The national commitment Finkel was speaking of -- the federal government's AU$1.1 billion National Innovation and Science Agenda -- is an agenda the Minister for Industry, Innovation, and Science Christopher Pyne gave great acclaim to when he also spoke at the Knowledge Nation 2016 summit Thursday.

Last month, Finkel was announced as the deputy chair of the Innovation and Science Agenda board that is tasked with overseeing the delivery of the nation's innovation agenda. According to Prime Minister Malcolm Turnbull, the talent on the board -- which is chaired by private equity veteran Bill Ferris -- represents innovators and entrepreneurs with a proven record of success.

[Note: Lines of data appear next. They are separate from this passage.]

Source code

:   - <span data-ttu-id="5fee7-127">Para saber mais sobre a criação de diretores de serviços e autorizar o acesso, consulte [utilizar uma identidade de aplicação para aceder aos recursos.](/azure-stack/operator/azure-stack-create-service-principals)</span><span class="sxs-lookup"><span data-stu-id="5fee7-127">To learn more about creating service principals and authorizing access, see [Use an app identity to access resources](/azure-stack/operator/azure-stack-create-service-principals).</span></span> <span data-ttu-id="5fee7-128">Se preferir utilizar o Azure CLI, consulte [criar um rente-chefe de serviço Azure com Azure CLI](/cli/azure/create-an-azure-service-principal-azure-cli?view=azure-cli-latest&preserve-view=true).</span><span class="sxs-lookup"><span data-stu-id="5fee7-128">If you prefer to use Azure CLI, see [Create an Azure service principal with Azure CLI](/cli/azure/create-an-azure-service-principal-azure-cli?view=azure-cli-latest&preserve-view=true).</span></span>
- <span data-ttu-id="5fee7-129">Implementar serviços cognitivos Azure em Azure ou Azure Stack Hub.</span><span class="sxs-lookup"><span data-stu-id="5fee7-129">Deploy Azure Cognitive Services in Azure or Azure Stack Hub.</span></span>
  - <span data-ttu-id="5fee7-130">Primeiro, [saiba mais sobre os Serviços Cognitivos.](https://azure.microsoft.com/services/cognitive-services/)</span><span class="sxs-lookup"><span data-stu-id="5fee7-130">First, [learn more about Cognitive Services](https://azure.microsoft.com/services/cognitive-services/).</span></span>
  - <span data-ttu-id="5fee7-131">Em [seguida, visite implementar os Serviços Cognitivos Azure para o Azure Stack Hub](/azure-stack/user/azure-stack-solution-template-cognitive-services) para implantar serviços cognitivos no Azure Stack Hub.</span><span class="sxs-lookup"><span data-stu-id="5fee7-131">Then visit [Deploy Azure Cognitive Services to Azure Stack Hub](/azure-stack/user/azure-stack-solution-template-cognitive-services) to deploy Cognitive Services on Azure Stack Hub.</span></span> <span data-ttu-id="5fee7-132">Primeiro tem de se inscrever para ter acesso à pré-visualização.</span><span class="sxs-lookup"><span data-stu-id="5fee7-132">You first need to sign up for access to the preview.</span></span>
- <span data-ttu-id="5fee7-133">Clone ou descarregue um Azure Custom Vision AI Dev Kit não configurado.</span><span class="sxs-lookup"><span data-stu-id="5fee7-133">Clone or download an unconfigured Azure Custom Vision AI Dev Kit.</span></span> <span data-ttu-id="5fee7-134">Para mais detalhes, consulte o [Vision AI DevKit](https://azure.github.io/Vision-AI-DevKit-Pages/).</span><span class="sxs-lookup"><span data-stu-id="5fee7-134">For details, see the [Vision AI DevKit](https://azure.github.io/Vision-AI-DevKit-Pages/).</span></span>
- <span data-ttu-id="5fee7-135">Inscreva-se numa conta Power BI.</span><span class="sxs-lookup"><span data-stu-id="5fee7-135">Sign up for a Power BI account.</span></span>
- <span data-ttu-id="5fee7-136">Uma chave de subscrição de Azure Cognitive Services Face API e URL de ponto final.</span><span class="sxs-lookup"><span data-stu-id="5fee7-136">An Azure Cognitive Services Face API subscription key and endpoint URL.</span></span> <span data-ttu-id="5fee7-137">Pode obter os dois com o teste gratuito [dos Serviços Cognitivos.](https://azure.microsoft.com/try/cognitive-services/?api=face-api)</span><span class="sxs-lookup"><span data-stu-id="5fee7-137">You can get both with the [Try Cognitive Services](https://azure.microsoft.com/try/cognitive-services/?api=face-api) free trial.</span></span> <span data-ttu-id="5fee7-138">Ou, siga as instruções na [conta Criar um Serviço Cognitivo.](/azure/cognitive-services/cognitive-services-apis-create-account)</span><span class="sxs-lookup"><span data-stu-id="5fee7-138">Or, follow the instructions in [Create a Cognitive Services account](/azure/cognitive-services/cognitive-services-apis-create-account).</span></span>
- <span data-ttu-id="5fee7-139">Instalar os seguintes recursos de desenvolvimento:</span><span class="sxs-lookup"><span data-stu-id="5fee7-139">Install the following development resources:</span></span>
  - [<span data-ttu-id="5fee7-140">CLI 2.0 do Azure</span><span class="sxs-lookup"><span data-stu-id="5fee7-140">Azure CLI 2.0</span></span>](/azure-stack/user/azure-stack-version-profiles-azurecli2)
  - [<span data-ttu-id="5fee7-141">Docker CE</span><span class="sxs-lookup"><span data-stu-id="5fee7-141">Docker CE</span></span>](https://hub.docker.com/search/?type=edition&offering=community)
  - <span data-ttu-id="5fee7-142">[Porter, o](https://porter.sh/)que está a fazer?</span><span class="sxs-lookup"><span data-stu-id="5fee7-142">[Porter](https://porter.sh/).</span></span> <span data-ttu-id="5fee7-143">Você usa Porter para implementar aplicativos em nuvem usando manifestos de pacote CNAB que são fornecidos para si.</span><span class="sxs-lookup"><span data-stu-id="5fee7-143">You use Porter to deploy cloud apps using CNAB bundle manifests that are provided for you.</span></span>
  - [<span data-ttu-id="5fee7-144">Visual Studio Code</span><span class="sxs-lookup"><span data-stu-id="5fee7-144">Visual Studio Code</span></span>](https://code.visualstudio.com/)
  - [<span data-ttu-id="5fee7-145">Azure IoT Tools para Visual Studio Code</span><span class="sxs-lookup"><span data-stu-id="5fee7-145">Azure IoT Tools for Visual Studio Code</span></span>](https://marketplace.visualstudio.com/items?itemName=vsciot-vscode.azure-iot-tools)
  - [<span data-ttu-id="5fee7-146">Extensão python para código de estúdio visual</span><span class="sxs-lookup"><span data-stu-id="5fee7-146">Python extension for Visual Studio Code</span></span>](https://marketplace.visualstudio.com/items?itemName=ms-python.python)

In one of his first reports since assuming the role of chief scientist in January, Finkel found that as of 2011, 2.3 million Australians held qualifications in science, technology, engineering, and mathematics (STEM), with men comprising 84 percent of the STEM-qualified total.

"The most striking finding in my mind is the range of occupations that people with STEM qualifications have pursued," Finkel said at the time.

"We have people with physics doctorates working as financial analysts, we have chemistry graduates running farms and making wine, we have IT graduates planning cities. There are no limits on what a STEM graduate can do, and we shouldn't impose them."

Out of each of the STEM fields, mathematics was the one with the fewest qualified people, with little over 27,000 individuals. Between 2006 and 2011, the number of STEM-qualified individuals in Australia grew by 15 percent, a trend Finkel hopes will continue.

"When I look to that future I see a world of opportunity for Australians with STEM training," he said. "I see a STEM-powered economy that Australians can forge, if we have the confidence and the capability combined."